For most players, caps at Scotland 7s and club international levels, as well as a domestic league and cup double, would amount to a dream career.

Peter Jericevich concedes that his future is in coaching
Peter Jericevich concedes that his future is in coaching

For Peter Jericevich, though, all those successes only convinced him to switch his focus from playing to coaching at the comparatively tender age of 24.

The scrum-half has taken on the role of player/coach at GHA, having played his last game for Ayr in Saturday's win against Hawick.

"As a player, I have become very frustrated," said the former head coach of Glasgow University.

"I was named as 24th man in Glasgow Warriors' Heineken Cup squad a couple of times and made it to one tournament with the Scotland 7s, but I never really got the chance to progress.

"I feel I deserved more of a chance to make it as a professional but, in Scottish rugby, it is hard to make that final step. I don't want to think about what could have been playing-wise, I can't afford to waste my time. My career lies in coaching, and I don't want to wait till I am 35 to do that. I want to start climbing the ladder towards becoming a coach in the professional game."

The move is part of a major shake-up at GHA, after finishing the National League season on an particularly low note, with a 76-5 loss to champions Boroughmuir.

Gordon Macpherson, the current head coach, is to step down and will be replaced by a new, younger coaching team headed by Craig Sorbie, the 29-year-old the former Watsonians and GHA utility back, who will take up his first head coaching role. Andy Henderson, the club captain who was capped 53 times by Scotland, will also add coaching duties to his playing role.

Paul Tyler, a former head coach at the club, will remain in charge of the academy. The club has also applied for a sportscotland grant - still under consideration - which would enable the club to invest further in the youth set-up.

It is all part of the vision of Jericevich's brother Rangi, a winger at the club, who is running unopposed for the post of director of rugby at GHA's annual meeting.

"Craig and Peter demonstrated during interview the ambition and drive we were looking for in our new coaches," said Rangi. "They will bring a fresh approach and we liked the fact that they had ambitions to progress as coaches into the professional game. We hope GHA can help them achieve that.

"Both are ex-GHA players who understand the club and its plans. They will help us compete for a promotion spot and for a place back in the Premiership."

As an 18-year-old, Peter began his senior career at the Braidholm side, when they were in Premiership 1 and that is where the Aberdonian has his sights trained. "GHA is a club with a lot of ambition," he said.

"With the academy, they have the right ideas in place while the new under-20s side will help retain players and develop a team which can feed the senior side.

"While young players coming in is important for the long-term future of the club, I hope my track record as a player will attract some quality recruits. The results are not good enough at the moment. There needs to be more competition for places."

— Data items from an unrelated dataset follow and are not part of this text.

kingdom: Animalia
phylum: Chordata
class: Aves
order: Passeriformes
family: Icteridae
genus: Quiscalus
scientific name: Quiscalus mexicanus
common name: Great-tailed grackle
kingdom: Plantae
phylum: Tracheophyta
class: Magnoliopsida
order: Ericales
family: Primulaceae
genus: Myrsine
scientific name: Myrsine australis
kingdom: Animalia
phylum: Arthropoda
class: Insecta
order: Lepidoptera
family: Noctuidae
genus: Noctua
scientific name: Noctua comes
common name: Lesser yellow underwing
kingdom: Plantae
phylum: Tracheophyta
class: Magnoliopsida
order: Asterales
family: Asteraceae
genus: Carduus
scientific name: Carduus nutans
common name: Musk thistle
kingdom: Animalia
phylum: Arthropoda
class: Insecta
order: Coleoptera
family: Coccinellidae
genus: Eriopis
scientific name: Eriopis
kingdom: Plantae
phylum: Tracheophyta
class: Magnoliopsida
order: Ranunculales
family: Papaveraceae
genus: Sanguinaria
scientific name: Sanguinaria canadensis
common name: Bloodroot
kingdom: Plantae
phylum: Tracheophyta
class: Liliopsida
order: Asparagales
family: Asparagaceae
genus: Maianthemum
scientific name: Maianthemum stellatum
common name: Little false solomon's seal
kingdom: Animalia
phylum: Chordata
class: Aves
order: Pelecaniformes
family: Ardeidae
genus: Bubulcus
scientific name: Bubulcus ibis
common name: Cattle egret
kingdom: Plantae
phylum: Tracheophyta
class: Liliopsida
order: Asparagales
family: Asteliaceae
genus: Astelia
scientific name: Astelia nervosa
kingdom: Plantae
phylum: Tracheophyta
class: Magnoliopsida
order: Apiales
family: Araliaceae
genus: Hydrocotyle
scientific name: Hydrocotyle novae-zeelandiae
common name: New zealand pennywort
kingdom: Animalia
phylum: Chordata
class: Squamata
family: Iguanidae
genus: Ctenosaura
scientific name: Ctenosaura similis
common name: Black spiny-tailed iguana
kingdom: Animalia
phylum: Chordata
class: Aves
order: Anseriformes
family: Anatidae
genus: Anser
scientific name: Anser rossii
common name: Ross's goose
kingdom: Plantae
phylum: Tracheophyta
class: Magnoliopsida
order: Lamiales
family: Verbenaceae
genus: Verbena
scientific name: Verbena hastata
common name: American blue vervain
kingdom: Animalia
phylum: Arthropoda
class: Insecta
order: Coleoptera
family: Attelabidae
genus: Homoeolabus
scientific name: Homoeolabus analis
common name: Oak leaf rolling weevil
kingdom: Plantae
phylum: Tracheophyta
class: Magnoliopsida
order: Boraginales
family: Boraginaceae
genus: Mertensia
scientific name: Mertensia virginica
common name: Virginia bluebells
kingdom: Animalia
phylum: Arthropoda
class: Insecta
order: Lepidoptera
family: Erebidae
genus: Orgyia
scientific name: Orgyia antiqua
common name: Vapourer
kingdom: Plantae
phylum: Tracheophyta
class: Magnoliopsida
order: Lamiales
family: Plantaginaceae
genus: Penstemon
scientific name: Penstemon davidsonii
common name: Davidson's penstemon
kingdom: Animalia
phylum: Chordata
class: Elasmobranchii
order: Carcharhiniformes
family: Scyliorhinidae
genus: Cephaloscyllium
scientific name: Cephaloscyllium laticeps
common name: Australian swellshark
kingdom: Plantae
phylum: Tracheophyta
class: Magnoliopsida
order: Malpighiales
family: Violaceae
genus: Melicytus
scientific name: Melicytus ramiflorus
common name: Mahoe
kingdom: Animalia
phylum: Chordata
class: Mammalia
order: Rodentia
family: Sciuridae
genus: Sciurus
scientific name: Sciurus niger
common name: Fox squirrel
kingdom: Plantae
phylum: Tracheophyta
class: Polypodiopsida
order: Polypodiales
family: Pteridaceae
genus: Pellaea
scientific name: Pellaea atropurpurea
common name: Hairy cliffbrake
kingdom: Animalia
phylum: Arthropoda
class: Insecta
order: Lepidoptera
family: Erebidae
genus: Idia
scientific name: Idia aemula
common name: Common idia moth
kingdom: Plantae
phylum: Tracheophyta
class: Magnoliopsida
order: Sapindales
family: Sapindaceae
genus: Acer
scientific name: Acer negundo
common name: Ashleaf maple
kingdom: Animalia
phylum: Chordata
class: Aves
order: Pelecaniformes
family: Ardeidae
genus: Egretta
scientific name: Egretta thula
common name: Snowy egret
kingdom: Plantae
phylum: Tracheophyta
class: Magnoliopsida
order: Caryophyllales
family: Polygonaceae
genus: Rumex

Jericevich, who is community development officer with Glasgow, is looking beyond next season's National League campaign. "To be a success, they need to move away from the concept of rugby just being something you do on Tuesday, Thursday and Saturday," he said.

"Rugby at the top level is all about conditioning, injury prevention and nutrition: it is a big commitment.

"The SRU released their 2016 initiatives and one of the targets was to make it a semi-professional game, with a top tier of eight teams. It is something GHA want, and need, to be a part of. I hope can help get the club there, prove my credentials."